◆ Exercise details: Only the lines from the start of the entries through the line with "- Fixed ticket 2766: the" are wanted; please output them exactly.
*** Begin section ***
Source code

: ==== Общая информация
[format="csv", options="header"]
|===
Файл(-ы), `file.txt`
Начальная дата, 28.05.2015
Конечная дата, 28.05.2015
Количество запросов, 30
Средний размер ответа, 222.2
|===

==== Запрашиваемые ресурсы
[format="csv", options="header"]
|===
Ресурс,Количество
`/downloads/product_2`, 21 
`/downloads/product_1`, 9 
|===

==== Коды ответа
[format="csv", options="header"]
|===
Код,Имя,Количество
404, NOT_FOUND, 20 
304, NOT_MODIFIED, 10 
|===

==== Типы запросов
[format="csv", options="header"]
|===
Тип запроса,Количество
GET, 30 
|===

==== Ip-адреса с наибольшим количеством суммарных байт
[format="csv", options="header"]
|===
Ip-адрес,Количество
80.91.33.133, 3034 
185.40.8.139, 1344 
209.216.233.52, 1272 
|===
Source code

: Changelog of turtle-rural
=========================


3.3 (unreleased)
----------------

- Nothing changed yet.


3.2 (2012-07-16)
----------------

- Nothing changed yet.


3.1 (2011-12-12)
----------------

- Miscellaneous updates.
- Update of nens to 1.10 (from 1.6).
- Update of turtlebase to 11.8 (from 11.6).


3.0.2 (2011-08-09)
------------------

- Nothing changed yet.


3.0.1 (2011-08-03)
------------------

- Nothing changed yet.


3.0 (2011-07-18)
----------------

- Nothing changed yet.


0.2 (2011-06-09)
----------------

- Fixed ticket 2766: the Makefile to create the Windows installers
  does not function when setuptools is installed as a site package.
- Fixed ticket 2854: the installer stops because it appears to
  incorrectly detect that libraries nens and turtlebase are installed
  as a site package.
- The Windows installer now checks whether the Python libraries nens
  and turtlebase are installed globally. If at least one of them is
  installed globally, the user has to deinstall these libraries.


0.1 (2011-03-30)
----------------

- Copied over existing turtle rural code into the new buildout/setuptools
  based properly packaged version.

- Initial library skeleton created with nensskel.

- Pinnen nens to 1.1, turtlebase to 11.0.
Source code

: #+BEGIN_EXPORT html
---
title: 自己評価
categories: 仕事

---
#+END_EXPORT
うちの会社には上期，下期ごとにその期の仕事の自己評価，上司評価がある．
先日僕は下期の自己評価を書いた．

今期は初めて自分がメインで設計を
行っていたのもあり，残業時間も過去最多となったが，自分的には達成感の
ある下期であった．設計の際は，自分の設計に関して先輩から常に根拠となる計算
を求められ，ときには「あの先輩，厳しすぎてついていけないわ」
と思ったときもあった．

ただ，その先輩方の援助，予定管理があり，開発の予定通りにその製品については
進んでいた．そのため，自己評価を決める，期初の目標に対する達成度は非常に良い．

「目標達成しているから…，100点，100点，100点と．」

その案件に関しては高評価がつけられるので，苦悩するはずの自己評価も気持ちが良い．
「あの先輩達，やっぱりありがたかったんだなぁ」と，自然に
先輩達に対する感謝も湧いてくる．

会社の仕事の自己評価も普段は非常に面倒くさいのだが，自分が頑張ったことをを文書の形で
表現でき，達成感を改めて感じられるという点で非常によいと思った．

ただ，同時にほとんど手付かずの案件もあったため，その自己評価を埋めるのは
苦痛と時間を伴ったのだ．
*** End section ***
◆ Exercise answer:
Source code

: ==== Общая информация
[format="csv", options="header"]
|===
Файл(-ы), `file.txt`
Начальная дата, 28.05.2015
Конечная дата, 28.05.2015
Количество запросов, 30
Средний размер ответа, 222.2
|===

==== Запрашиваемые ресурсы
[format="csv", options="header"]
|===
Ресурс,Количество
`/downloads/product_2`, 21 
`/downloads/product_1`, 9 
|===

==== Коды ответа
[format="csv", options="header"]
|===
Код,Имя,Количество
404, NOT_FOUND, 20 
304, NOT_MODIFIED, 10 
|===

==== Типы запросов
[format="csv", options="header"]
|===
Тип запроса,Количество
GET, 30 
|===

==== Ip-адреса с наибольшим количеством суммарных байт
[format="csv", options="header"]
|===
Ip-адрес,Количество
80.91.33.133, 3034 
185.40.8.139, 1344 
209.216.233.52, 1272 
|===
Source code

: Changelog of turtle-rural
=========================


3.3 (unreleased)
----------------

- Nothing changed yet.


3.2 (2012-07-16)
----------------

- Nothing changed yet.


3.1 (2011-12-12)
----------------

- Miscellaneous updates.
- Update of nens to 1.10 (from 1.6).
- Update of turtlebase to 11.8 (from 11.6).


3.0.2 (2011-08-09)
------------------

- Nothing changed yet.


3.0.1 (2011-08-03)
------------------

- Nothing changed yet.


3.0 (2011-07-18)
----------------

- Nothing changed yet.


0.2 (2011-06-09)
----------------

- Fixed ticket 2766: the Makefile to create the Windows installers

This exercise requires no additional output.